9. Maintenance and Repair
9.1 Goods are supplied on the basis that the Company will for the period of one year after the delivery of the said Goods to the Customer repair or replace any Goods which may be defective (for reason other than normal wear and tear or improper modification or repair not carried out by the Company improper storage or use accidental damage neglect or the lack of maintenance carried out in accordance with the Company’s specifications) provided that the said Goods are delivered to the Company’s workshop premises at the cost of the Customer and at the Customer’s risk during transit.
9.2 Before returning Goods in accordance with clause 9.1 the Customer must first contact the Company which will issue an RMA Number which will be valid for a period of 14 days from the date of issue by the Company and the Company reserves the right to refuse delivery of Goods after this period.
9.2.1 Any Goods returned must have the RMA Number marked clearly on the package and the Company reserves the right to refuse delivery of any Goods returned without a RMA Number or arriving at the Company’s workshop premises after the expiry of the RMA Number’s validity.
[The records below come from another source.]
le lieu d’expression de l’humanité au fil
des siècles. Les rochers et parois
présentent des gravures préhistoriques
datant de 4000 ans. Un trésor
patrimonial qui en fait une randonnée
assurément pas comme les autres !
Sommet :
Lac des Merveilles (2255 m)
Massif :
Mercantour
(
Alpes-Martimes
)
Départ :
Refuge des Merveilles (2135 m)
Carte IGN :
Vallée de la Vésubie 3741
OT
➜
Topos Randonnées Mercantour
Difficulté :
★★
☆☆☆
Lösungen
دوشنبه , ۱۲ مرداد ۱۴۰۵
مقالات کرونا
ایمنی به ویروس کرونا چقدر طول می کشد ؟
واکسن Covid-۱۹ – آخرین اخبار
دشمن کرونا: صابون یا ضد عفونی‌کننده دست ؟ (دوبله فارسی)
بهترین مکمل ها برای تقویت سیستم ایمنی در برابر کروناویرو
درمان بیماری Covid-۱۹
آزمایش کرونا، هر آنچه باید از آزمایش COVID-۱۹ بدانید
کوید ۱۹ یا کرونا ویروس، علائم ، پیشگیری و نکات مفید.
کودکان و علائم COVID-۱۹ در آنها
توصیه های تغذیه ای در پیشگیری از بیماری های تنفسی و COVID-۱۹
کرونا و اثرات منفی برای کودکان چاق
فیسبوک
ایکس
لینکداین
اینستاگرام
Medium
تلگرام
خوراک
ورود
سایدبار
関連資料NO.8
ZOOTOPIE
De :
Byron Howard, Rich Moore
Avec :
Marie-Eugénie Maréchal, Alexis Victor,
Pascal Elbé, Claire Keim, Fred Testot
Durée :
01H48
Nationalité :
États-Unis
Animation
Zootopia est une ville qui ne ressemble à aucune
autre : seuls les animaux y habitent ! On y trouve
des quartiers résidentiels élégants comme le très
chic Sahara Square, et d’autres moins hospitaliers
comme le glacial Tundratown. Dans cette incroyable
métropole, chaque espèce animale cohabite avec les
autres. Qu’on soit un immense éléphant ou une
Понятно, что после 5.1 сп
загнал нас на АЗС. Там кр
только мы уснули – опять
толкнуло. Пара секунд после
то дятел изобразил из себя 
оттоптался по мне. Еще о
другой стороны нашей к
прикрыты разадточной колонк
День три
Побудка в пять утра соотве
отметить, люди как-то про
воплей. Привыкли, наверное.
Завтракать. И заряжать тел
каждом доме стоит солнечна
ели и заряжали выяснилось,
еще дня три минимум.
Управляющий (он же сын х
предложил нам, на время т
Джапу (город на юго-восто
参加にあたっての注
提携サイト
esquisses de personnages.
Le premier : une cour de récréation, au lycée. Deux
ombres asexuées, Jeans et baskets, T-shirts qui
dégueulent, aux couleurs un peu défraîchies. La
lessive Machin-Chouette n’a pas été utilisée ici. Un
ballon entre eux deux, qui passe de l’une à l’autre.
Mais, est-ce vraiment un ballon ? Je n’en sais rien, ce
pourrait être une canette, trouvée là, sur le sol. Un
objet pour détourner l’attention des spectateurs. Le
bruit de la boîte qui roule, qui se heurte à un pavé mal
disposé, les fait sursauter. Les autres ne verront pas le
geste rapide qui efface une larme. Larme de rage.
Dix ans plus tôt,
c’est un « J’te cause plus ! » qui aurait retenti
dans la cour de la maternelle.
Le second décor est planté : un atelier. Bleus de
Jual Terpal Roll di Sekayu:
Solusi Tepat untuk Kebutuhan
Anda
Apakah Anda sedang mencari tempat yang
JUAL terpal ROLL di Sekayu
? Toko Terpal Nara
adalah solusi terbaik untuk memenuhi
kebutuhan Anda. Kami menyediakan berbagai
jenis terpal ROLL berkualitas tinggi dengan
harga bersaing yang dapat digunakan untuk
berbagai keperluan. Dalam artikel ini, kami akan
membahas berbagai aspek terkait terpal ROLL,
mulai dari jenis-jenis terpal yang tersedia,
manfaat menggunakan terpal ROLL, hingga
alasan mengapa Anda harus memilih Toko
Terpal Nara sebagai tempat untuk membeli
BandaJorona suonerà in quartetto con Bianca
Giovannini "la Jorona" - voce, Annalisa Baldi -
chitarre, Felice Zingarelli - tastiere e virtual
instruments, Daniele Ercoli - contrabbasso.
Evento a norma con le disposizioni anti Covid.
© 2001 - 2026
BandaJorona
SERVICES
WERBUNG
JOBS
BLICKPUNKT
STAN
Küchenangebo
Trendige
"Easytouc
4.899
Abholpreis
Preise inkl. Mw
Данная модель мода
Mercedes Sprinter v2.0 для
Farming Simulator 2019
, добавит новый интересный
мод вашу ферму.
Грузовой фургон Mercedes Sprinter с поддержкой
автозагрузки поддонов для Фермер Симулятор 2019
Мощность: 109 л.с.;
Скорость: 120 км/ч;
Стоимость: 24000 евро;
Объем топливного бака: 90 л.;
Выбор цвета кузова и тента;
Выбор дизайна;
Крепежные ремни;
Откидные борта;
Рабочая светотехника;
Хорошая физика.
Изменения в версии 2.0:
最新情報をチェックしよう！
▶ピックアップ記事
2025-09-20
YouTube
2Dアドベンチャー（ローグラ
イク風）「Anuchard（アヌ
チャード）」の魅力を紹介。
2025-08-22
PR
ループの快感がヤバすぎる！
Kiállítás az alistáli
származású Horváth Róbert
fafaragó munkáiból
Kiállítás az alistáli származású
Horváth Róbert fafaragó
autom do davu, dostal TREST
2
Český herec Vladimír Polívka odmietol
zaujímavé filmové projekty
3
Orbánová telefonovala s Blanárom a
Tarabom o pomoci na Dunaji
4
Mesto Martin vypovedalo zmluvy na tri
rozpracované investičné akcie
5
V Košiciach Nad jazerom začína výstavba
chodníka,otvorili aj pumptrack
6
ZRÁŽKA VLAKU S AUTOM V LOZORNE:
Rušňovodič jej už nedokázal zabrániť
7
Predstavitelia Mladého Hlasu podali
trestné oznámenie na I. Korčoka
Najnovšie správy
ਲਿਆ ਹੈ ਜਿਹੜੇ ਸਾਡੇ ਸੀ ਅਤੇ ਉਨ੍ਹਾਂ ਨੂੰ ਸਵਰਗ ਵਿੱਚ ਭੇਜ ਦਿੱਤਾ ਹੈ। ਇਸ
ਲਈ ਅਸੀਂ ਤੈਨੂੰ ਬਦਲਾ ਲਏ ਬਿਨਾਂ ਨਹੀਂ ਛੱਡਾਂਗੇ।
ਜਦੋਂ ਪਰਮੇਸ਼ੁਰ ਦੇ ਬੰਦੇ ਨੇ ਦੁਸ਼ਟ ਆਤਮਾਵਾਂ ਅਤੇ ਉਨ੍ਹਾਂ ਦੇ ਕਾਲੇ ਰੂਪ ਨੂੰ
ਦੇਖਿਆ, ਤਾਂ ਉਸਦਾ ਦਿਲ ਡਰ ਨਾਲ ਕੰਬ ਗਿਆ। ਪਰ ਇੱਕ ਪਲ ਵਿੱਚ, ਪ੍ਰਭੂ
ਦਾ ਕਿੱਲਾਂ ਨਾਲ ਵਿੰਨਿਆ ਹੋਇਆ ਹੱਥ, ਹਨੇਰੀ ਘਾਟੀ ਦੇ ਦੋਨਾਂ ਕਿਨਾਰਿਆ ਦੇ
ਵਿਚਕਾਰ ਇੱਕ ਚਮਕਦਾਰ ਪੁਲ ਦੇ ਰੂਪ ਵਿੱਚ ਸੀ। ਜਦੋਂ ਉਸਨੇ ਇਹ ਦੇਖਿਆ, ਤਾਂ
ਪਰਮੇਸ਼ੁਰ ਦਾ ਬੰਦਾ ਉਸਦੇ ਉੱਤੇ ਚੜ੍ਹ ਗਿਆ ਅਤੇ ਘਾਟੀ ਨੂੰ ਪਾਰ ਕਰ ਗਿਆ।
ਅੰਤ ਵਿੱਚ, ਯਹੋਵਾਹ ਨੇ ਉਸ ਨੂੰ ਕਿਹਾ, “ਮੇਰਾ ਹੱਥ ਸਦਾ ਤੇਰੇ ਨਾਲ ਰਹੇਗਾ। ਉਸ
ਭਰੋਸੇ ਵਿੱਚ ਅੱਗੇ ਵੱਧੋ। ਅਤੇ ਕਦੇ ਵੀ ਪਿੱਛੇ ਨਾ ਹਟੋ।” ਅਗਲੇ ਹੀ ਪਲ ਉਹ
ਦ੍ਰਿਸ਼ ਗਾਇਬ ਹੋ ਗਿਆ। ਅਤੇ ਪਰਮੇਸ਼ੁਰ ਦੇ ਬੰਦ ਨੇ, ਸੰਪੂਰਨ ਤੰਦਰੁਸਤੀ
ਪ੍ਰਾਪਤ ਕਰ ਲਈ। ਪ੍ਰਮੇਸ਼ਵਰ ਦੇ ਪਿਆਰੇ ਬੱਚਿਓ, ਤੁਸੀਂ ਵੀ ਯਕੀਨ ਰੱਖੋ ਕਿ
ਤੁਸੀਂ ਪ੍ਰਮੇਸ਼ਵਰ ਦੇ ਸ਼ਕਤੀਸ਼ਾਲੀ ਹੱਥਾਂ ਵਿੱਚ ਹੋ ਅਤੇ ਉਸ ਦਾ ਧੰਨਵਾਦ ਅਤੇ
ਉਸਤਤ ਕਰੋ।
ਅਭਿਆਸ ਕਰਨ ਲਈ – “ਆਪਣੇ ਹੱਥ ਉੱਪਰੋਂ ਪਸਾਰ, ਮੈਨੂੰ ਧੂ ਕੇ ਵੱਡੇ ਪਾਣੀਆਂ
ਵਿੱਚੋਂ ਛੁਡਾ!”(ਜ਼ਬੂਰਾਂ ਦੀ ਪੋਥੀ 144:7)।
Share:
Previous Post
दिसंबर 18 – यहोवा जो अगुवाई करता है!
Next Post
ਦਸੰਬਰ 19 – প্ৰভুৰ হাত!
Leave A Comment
9.3 The Company will carry out repairs at is Standard Charges
9.3.1 following the period of one year mentioned in clause 9.1 or
9.3.2 During the said period if the Company determines that it is under no liability to make such repairs provided that the Goods requiring repair are delivered to the Company’s workshop premises at the cost of the Customer and at the Customer’s risk during transit.
9.4 Where the company is unable to make contact with the customer to return the product, after one month the company retains the right to dispose of the product in any way it deems suitable.
10. Force Majeure
The Company shall be under no liability for any failure to perform all or any part of is obligations under the Contract if such failure shall be due to act of God strikes lock-out labour disputes the effects of any statute or any regulation of any Government public or local or other Authority delay or defaults of suppliers or sub-contractors or non-availability of parts (without prejudice to the generality of the aforegoing) any other causes beyond the reasonable control of the Company and this condition shall apply notwithstanding that is may conflict with any Special Condition.
11. No Waiver
The Company’s failure to insist upon strict performance of any provision of the Contract on any one occasion shall not be deemed to be a waiver of its rights or remedies in respect of any other present or any future default on the part of the Customer in performance of the Contract.
12. Entire Agreement
These terms and conditions and the Special Conditions (if any) constitute the entire agreement between the Company and the Customer and may not be modified waived amended or supplemented except by written agreement between the Company and the Customer signed by a director or other duly authorised person on behalf of the Company.
The Contract shall be governed by and implemented in all respects in accordance with the laws of England and any disputes or differences in connection with or arising out of the Contract shall be referred to the Courts of England.